Top of Data provided

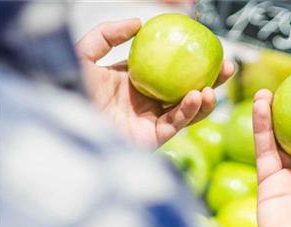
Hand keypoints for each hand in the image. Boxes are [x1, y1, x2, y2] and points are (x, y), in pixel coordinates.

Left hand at [76, 19, 233, 148]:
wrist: (63, 122)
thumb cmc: (68, 88)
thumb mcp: (85, 54)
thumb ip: (108, 34)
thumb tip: (138, 22)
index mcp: (136, 82)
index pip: (170, 70)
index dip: (190, 60)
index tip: (207, 47)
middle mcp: (147, 102)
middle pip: (186, 89)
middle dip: (210, 80)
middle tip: (227, 66)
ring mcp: (151, 120)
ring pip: (188, 110)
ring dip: (206, 99)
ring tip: (216, 85)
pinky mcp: (152, 138)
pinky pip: (177, 123)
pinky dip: (189, 110)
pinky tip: (198, 95)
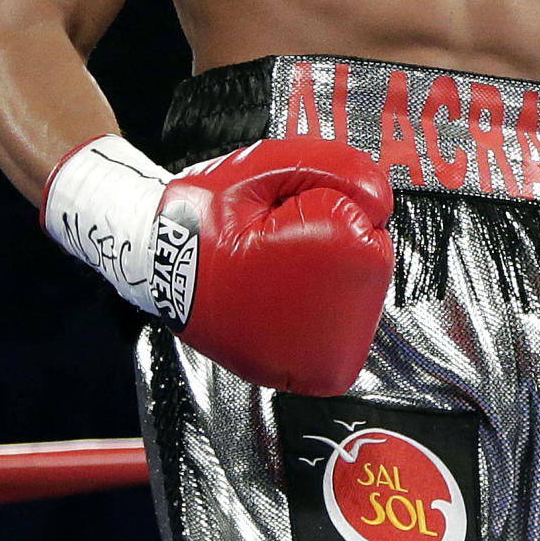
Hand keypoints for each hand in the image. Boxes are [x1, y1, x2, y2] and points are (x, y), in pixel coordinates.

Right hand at [42, 135, 393, 395]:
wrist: (159, 261)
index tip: (283, 214)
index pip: (373, 227)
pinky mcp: (303, 376)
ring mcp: (315, 360)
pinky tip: (281, 299)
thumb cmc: (211, 214)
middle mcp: (328, 327)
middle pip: (371, 266)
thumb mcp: (271, 164)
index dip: (328, 207)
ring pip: (357, 299)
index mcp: (330, 263)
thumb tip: (380, 202)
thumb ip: (339, 170)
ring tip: (273, 271)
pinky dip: (319, 312)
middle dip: (334, 244)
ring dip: (329, 280)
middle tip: (274, 242)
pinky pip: (339, 335)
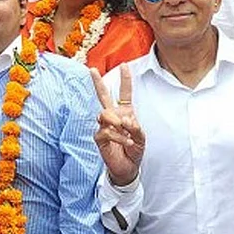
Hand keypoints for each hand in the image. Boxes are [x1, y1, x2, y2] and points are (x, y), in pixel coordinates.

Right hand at [91, 65, 143, 186]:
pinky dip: (118, 136)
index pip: (124, 93)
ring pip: (105, 113)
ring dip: (116, 121)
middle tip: (92, 69)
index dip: (125, 80)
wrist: (128, 168)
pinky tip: (126, 142)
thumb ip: (135, 127)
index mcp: (125, 112)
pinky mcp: (99, 137)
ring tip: (125, 132)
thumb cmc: (134, 150)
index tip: (124, 65)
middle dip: (97, 82)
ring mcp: (104, 126)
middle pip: (103, 96)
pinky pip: (106, 131)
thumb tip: (123, 119)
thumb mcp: (141, 138)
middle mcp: (113, 116)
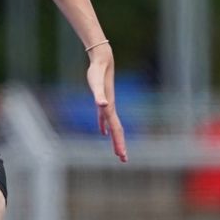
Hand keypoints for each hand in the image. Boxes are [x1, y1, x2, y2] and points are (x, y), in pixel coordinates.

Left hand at [86, 43, 126, 161]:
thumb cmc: (98, 72)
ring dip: (115, 138)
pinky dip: (103, 126)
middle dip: (120, 145)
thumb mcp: (96, 84)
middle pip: (117, 130)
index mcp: (109, 108)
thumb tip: (102, 105)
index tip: (122, 155)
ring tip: (116, 150)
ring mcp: (107, 105)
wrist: (102, 60)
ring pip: (112, 126)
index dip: (119, 142)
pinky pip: (103, 118)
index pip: (116, 130)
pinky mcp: (102, 101)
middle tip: (123, 159)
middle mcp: (110, 108)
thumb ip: (99, 95)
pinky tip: (102, 132)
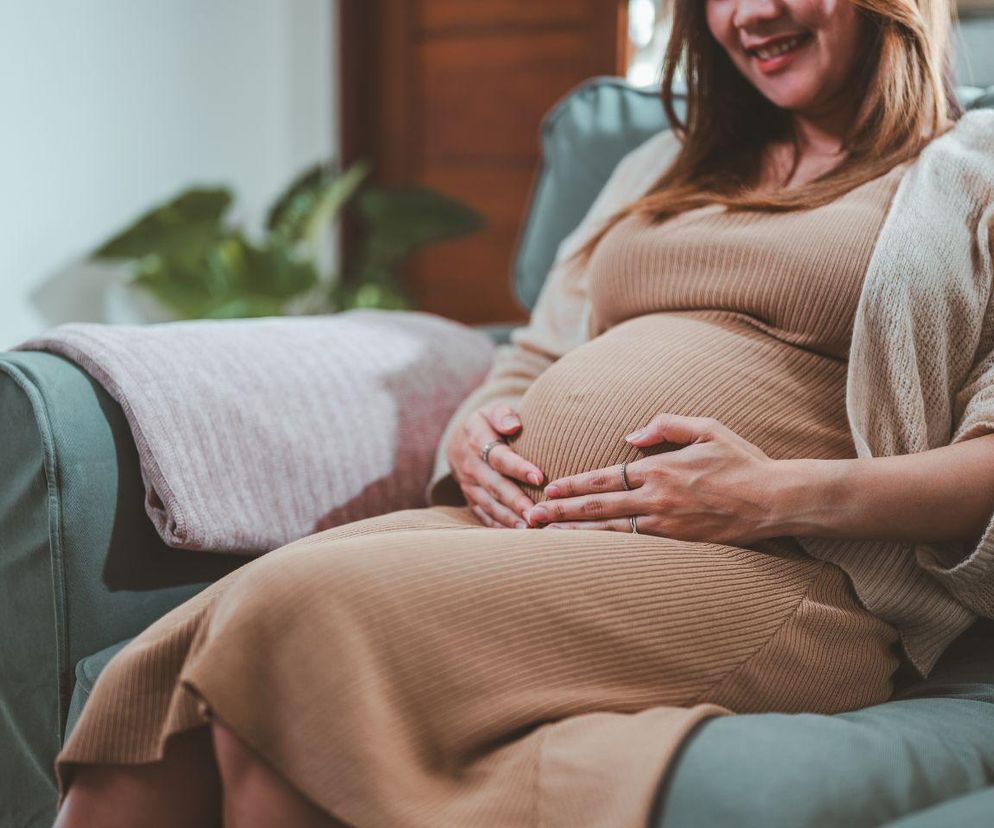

Bottom of Data provided

Work required
Everything from the line with "thumb ip: (135, 127)" through the end of the records above, both ends included, is to be reproduced exactly, and nothing outside that span; the pictures are to be dropped.

Completed task
thumb ip: (135, 127)
index mcp: (125, 112)
pinky mcp: (99, 137)
ring tip: (125, 132)
thumb cmc: (134, 150)
index tip: (124, 65)
middle dip: (97, 82)
ring mcp: (104, 126)
middle pip: (103, 96)
pinky pip: (106, 131)
thumb tip: (123, 119)
thumb mcp: (141, 138)
middle mcp: (113, 116)
Hand keypoints for each hand in the image. Boxes are [x1, y1, x2, y2] and points are (x, y), in pixel coordinates.

Left hand at [86, 43, 126, 161]:
thumb cmc: (98, 72)
ring dip: (115, 138)
pinky dip: (103, 126)
middle dip: (120, 145)
thumb mcp: (96, 84)
middle pip: (117, 130)
index mcp: (109, 108)
thumb tip: (102, 105)
index tip: (122, 155)
ring tip: (116, 150)
ring mcp: (107, 105)
wrist: (102, 60)
ring pip: (112, 126)
index dip: (119, 142)
pinky pip: (103, 118)
index pip: (116, 130)
pinky mcp: (102, 101)
middle tip: (123, 159)
middle mcp: (110, 108)
thumb ip: (99, 95)
pinky tip: (102, 132)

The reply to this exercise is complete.